Pew Research center highlights that African American teens have a higher rate of phone usage. A reported 34% of African American teens use their phones almost constantly while only 32% of Hispanic teens and 19% of white teens do. African American and Hispanic teens also have higher nomophobia rates. Nomophobia is the fear of losing your phone or losing cell phone coverage. The reason for these high rates is because of the easy accessibility to phones teens have now. African American teens are the most likely of any group to have a smartphone. 85% of African American have a smartphone compared to the 71% of both Hispanic and white teens.

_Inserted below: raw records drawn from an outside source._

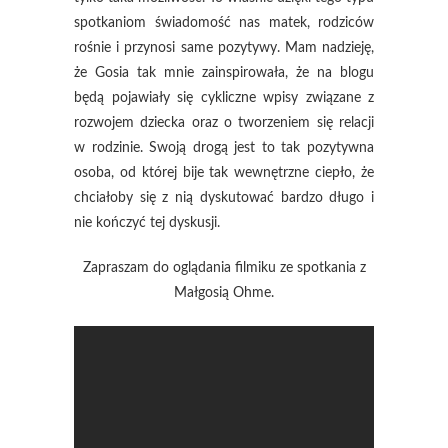
spotkaniom świadomość nas matek, rodziców
rośnie i przynosi same pozytywy. Mam nadzieję,
że Gosia tak mnie zainspirowała, że na blogu
będą pojawiały się cykliczne wpisy związane z
rozwojem dziecka oraz o tworzeniem się relacji
w rodzinie. Swoją drogą jest to tak pozytywna
osoba, od której bije tak wewnętrzne ciepło, że
chciałoby się z nią dyskutować bardzo długo i
nie kończyć tej dyskusji.
Zapraszam do oglądania filmiku ze spotkania z
Małgosią Ohme.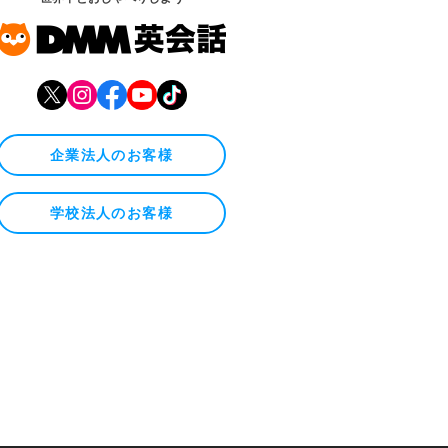
企業法人のお客様
学校法人のお客様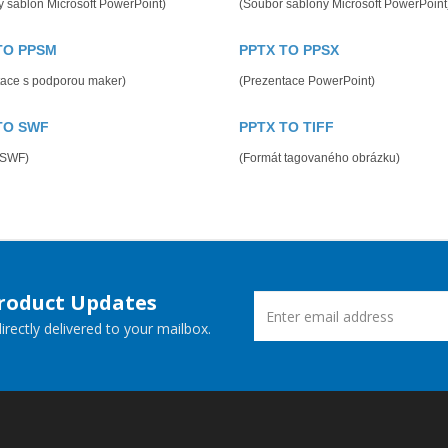
 šablon Microsoft PowerPoint)
(Soubor šablony Microsoft PowerPoint
TO PPSM
PPTX TO PPSX
tace s podporou maker)
(Prezentace PowerPoint)
TO SWF
PPTX TO TIFF
 SWF)
(Formát tagovaného obrázku)
Product Updates
rectly delivered to your mailbox.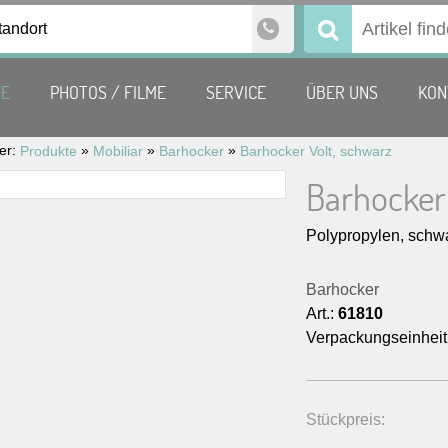
tandort
Suchen
nach:
TE
PHOTOS / FILME
SERVICE
ÜBER UNS
KON
ier:
»
»
»
Produkte
Mobiliar
Barhocker
Barhocker Volt, schwarz
Barhocker 
Polypropylen, schwa
Barhocker
Art.:
61810
Verpackungseinheit
Stückpreis: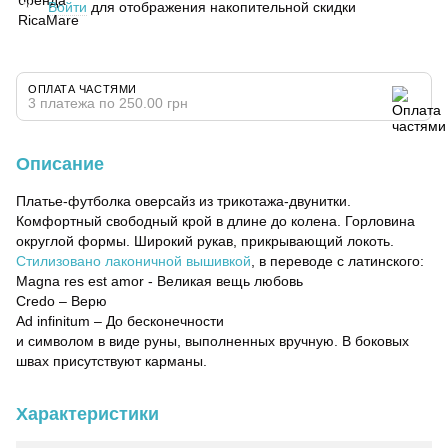
Войти
для отображения накопительной скидки
%
ОПЛАТА ЧАСТЯМИ
3 платежа по 250.00 грн
Описание
Платье-футболка оверсайз из трикотажа-двунитки.
Комфортный свободный крой в длине до колена. Горловина
округлой формы. Широкий рукав, прикрывающий локоть.
Стилизовано лаконичной вышивкой
, в переводе с латинского:
Magna res est amor - Великая вещь любовь
Credo – Верю
Ad infinitum – До бесконечности
и символом в виде руны, выполненных вручную. В боковых
швах присутствуют карманы.
Характеристики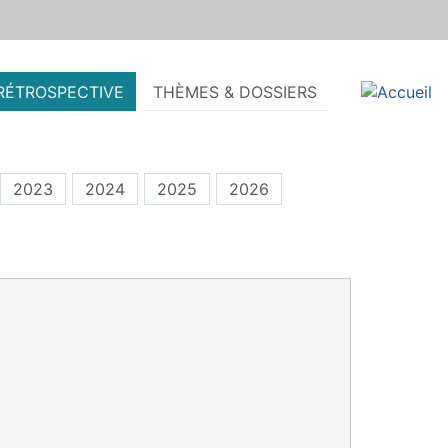
RÉTROSPECTIVE
THÈMES & DOSSIERS
2023
2024
2025
2026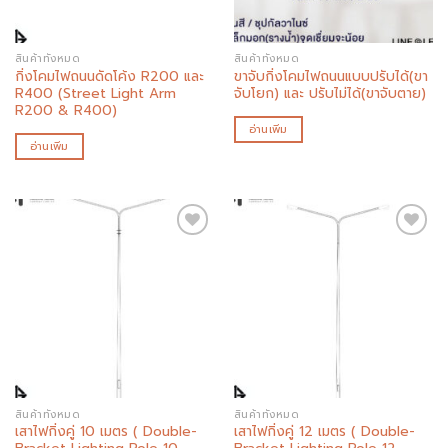
สินค้าทั้งหมด
สินค้าทั้งหมด
กิ่งโคมไฟถนนดัดโค้ง R200 และ
ขาจับกิ่งโคมไฟถนนแบบปรับได้(ขา
R400 (Street Light Arm
จับโยก) และ ปรับไม่ได้(ขาจับตาย)
R200 & R400)
อ่านเพิ่ม
อ่านเพิ่ม
Add to
Add to
wishlist
wishlist
สินค้าทั้งหมด
สินค้าทั้งหมด
เสาไฟกิ่งคู่ 10 เมตร ( Double-
เสาไฟกิ่งคู่ 12 เมตร ( Double-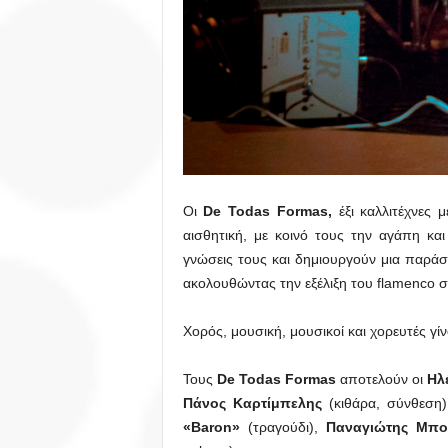
Οι
De
Todas
Formas
,
έξι καλλιτέχνες 
αισθητική, με κοινό τους την αγάπη κα
γνώσεις τους και δημιουργούν μια παράσ
ακολουθώντας την εξέλιξη του flamenco στ
Χορός, μουσική, μουσικοί και χορευτές γί
Τους
De Todas Formas
αποτελούν οι
Ηλ
Πάνος Καρτίμπελης
(κιθάρα, σύνθεση
«Baron»
(τραγούδι),
Παναγιώτης Μπο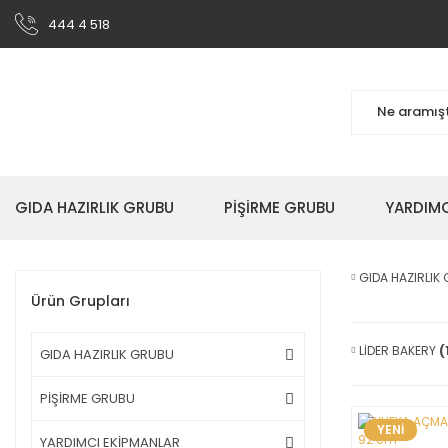
444 4 518
GIDA HAZIRLIK GRUBU
PİŞİRME GRUBU
YARDIMC
GIDA HAZIRLIK
Ürün Grupları
LİDER BAKERY
(
GIDA HAZIRLIK GRUBU
PİŞİRME GRUBU
YENİ
YARDIMCI EKİPMANLAR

Statista did a statistic done mid this year that reports Snapchat is the most used form of social media with at least 72% of teens using it this year. Then comes Facebook with 68%, Instagram with 66%, and Twitter with 36%. Our phone addiction is mostly because of our social media distracting us in extreme ways; it starts to become a problem when 450 million snaps are sent out each day .
The addiction to our phones causes some serious health problems such as iposture, or poor posture, and causes people to slouch more often than usual. “Text neck” refers to the hump that develops from looking down at your phone for too long. Cell-phone elbow is caused by bending your elbow for long periods of time and gives early symptoms of arthritis. There are also very serious risky behaviors that are associated with phone addiction like texting and driving. Eleven teens die every day due to texting and driving. That is about 4,015 teens a year, or about four times the size of Terra Linda High School. l. Many parents are setting limits on phones in order to avoid such things. The addiction to our phones is almost uncontrollable. “Computer technologies can be addictive, because they’re ‘psychoactive’. That is, they alter the mood and often trigger enjoyable feelings,” states Dr. Greenfield. He asserts that we’d rather look at a funny video than be sitting at a family reunion with nothing to do.
It is true we are addicted to our phones, but in order to ease that we need to unplug from the phones. For example, we should not take them everywhere we go, and we should give ourselves restrictions on when they are appropriate to use. t. Our worlds do not revolve around our phones; not yet at least.